En résumé, un gouffre énorme sépare quelques entreprises phares, souvent cataloguées championnes nationales, du reste du tissu économique chinois.

Si le brevetage au niveau international n’est pas encore une pratique répandue, on assiste en revanche depuis quelques années à une augmentation massive des brevets déposés en Chine. Même si la vaste majorité de ces brevets ne comporte qu’une faible composante innovatrice, cette évolution dénote une nouvelle approche de la propriété intellectuelle.

Poussées par des acheteurs réclamant des produits toujours meilleur marché et dans des délais toujours plus courts, et emboîtant le pas à leurs prédécesseurs japonais et taïwanais, les entreprises chinoises ont largement innové au niveau des processus et des modèles d’affaires. La concurrence extrême qui règne en Chine a amené les fabricants à accélérer considérablement la vitesse à laquelle leurs produits sont introduits dans le marché. Elle les a aussi poussés à porter un soin tout particulier à ce que les caractéristiques et fonctionnalités des produits répondent aux exigences locales. Alertée par les pannes récurrentes de ses lave-linge, la société Haier a découvert que les fermiers utilisaient aussi les appareils pour nettoyer les pommes de terre douces. Au lieu de proscrire ce type d’utilisation, les ingénieurs de Haier ont modifié les machines pour répondre à ce double emploi. La nécessité d’offrir un rapport qualité-prix imbattable a amené d’autres entreprises à se lancer dans l’innovation «à bas coûts». Plutôt que d’axer les efforts de R&D sur le développement de produits de niche à très forte valeur ajoutée, l’innovation vise à réduire les coûts de production tout en offrant un produit de qualité identique, voire supérieure.

Beaucoup d’entreprises chinoises se sont fixé comme objectif de bâtir sur ces acquis pour se lancer dans l’innovation de produits. Ces efforts peuvent s’appuyer sur un solide soutien du gouvernement qui, au travers de sa politique affirmée d’«innovation indigène», met à la disposition des entreprises les plus prometteuses d’importants moyens de financement. La capacité à faire respecter leurs droits à la propriété intellectuelle encourage aussi les entreprises à investir de manière plus soutenue dans les activités de R&D.

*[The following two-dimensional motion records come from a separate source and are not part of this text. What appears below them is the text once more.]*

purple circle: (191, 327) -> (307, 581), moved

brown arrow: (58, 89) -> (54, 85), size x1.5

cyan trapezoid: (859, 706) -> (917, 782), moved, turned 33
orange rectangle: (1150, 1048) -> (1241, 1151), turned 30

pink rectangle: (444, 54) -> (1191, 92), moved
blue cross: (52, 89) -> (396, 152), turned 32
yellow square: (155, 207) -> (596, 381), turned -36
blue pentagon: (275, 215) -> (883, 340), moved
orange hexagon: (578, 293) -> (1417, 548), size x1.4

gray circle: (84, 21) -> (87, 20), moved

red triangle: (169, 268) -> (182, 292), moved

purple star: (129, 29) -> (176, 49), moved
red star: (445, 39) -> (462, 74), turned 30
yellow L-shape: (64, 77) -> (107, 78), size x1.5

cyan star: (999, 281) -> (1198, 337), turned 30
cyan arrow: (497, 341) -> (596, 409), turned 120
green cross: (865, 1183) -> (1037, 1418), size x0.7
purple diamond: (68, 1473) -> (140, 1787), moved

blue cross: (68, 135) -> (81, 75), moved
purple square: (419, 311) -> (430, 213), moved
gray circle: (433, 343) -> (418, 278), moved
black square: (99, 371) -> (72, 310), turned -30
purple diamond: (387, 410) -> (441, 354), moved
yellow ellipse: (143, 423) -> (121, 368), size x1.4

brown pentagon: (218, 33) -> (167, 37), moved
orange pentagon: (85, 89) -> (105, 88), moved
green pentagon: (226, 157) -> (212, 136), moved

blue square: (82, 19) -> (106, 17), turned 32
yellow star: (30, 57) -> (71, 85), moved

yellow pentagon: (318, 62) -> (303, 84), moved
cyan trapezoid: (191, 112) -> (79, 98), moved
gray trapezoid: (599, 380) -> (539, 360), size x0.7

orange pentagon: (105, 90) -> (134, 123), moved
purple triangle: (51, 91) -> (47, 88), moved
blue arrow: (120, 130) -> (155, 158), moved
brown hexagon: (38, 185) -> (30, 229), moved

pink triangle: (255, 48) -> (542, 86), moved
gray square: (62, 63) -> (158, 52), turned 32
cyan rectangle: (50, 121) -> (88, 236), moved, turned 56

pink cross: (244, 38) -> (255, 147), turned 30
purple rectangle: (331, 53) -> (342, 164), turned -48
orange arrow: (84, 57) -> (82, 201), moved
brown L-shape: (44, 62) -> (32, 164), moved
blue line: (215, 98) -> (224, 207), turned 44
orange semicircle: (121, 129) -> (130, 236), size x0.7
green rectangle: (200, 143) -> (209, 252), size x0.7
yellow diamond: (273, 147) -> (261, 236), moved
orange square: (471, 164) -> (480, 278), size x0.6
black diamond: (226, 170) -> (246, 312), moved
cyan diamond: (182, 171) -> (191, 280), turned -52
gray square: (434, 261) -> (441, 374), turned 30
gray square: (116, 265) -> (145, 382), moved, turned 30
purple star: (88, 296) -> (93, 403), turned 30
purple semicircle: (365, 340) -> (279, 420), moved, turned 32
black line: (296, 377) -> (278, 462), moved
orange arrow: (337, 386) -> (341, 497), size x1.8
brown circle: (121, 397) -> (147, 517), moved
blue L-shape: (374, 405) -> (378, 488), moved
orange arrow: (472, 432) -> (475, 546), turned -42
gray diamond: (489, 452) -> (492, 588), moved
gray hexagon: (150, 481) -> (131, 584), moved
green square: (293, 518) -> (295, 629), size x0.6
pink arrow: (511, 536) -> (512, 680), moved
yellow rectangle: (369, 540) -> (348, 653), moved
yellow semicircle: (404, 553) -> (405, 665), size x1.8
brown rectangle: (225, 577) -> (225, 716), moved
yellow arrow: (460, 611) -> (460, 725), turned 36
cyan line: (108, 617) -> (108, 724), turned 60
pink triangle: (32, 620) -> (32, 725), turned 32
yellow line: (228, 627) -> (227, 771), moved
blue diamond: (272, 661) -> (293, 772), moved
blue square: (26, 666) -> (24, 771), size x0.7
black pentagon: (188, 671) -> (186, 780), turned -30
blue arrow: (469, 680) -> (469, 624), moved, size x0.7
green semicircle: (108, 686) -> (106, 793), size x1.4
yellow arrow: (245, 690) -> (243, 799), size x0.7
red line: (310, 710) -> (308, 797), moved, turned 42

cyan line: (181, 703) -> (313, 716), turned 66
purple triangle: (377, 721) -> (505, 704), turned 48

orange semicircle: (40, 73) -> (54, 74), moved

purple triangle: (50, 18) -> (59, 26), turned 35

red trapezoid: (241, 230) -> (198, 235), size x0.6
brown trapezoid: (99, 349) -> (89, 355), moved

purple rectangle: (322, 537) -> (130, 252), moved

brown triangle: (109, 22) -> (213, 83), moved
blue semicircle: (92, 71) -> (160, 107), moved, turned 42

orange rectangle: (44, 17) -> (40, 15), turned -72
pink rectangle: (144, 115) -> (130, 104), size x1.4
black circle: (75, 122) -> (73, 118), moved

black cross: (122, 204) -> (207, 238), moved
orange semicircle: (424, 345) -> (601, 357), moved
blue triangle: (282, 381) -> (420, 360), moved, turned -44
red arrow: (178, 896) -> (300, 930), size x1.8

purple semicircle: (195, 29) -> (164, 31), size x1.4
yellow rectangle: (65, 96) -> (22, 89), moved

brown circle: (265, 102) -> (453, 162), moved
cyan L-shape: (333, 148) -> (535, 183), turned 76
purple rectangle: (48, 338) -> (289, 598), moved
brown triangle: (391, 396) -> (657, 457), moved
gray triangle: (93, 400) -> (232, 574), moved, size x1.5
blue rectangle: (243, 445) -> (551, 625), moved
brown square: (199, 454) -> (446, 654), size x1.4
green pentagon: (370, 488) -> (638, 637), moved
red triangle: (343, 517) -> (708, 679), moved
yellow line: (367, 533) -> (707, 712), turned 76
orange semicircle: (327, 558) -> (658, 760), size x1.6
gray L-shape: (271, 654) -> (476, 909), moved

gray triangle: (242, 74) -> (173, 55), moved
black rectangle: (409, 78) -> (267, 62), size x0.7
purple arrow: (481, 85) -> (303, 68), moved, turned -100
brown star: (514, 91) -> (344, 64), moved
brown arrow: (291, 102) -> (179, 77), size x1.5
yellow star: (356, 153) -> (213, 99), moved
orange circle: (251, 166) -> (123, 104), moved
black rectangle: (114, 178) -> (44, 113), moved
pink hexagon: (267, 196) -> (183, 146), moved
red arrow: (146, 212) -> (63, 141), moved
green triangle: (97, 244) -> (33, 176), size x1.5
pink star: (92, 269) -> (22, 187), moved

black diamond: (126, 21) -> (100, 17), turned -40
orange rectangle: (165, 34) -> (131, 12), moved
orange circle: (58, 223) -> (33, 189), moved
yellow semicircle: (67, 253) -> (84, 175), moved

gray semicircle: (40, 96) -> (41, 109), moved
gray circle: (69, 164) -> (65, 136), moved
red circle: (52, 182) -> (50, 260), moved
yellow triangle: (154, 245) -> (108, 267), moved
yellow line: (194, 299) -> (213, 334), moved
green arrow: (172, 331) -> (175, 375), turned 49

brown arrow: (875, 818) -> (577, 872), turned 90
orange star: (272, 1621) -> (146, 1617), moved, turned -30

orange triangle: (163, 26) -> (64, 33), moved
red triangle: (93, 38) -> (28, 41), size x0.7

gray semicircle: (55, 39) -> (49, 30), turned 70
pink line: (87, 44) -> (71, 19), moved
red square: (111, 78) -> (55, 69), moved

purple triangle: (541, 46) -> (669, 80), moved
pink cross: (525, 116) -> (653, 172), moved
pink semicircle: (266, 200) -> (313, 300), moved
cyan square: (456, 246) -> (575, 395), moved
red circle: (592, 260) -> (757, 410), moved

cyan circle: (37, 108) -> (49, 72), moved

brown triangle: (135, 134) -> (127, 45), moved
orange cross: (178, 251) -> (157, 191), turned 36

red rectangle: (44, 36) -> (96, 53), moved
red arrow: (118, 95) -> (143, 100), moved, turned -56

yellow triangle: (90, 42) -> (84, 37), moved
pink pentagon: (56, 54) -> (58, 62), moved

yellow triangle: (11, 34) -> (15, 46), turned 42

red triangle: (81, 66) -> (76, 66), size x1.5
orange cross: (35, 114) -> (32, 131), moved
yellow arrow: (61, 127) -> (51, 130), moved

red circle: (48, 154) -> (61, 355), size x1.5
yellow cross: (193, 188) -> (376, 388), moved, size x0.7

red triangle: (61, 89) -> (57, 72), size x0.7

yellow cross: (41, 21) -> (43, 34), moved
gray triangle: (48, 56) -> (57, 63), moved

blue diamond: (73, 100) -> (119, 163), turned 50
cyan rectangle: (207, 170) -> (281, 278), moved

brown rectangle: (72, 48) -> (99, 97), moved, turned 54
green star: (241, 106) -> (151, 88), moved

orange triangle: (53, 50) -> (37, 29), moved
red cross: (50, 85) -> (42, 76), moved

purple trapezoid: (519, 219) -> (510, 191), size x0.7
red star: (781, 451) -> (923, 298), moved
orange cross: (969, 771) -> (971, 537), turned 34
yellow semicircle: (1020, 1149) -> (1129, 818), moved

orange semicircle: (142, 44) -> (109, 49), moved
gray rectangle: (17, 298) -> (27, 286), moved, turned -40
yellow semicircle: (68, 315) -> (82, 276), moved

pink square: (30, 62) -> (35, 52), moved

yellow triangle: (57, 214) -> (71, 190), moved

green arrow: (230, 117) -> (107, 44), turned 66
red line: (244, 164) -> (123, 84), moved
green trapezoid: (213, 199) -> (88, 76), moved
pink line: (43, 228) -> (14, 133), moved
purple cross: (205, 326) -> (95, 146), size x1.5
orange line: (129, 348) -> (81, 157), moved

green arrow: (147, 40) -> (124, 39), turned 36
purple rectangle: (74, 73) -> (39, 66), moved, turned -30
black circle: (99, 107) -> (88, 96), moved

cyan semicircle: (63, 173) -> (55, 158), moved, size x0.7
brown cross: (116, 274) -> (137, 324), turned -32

Toutefois, l’élément clé qui permettra de transformer l’usine du monde en laboratoire se situe probablement encore ailleurs. En effet, parmi toutes les variables expliquant le succès de la Silicon Valley et d’autres pôles d’innovation, on trouve une capacité à attirer et à conserver les meilleurs talents de la planète. Cette attractivité repose le plus souvent sur un écosystème constitué d’institutions académiques de pointe, d’un accès aisé aux fonds de capital-risque et d’une libre circulation des personnes et des idées. Avec plus de 700 000 ingénieurs qui sortent chaque année des universités chinoises et des budgets de R&D très importants, la Chine possède déjà le hardware d’une championne de l’innovation. Reste à savoir à quelle vitesse le pays sera capable de mener les réformes institutionnelles nécessaires pour que l’ambition de se hisser au tout premier plan des pays innovateurs dans la décennie à venir se concrétise.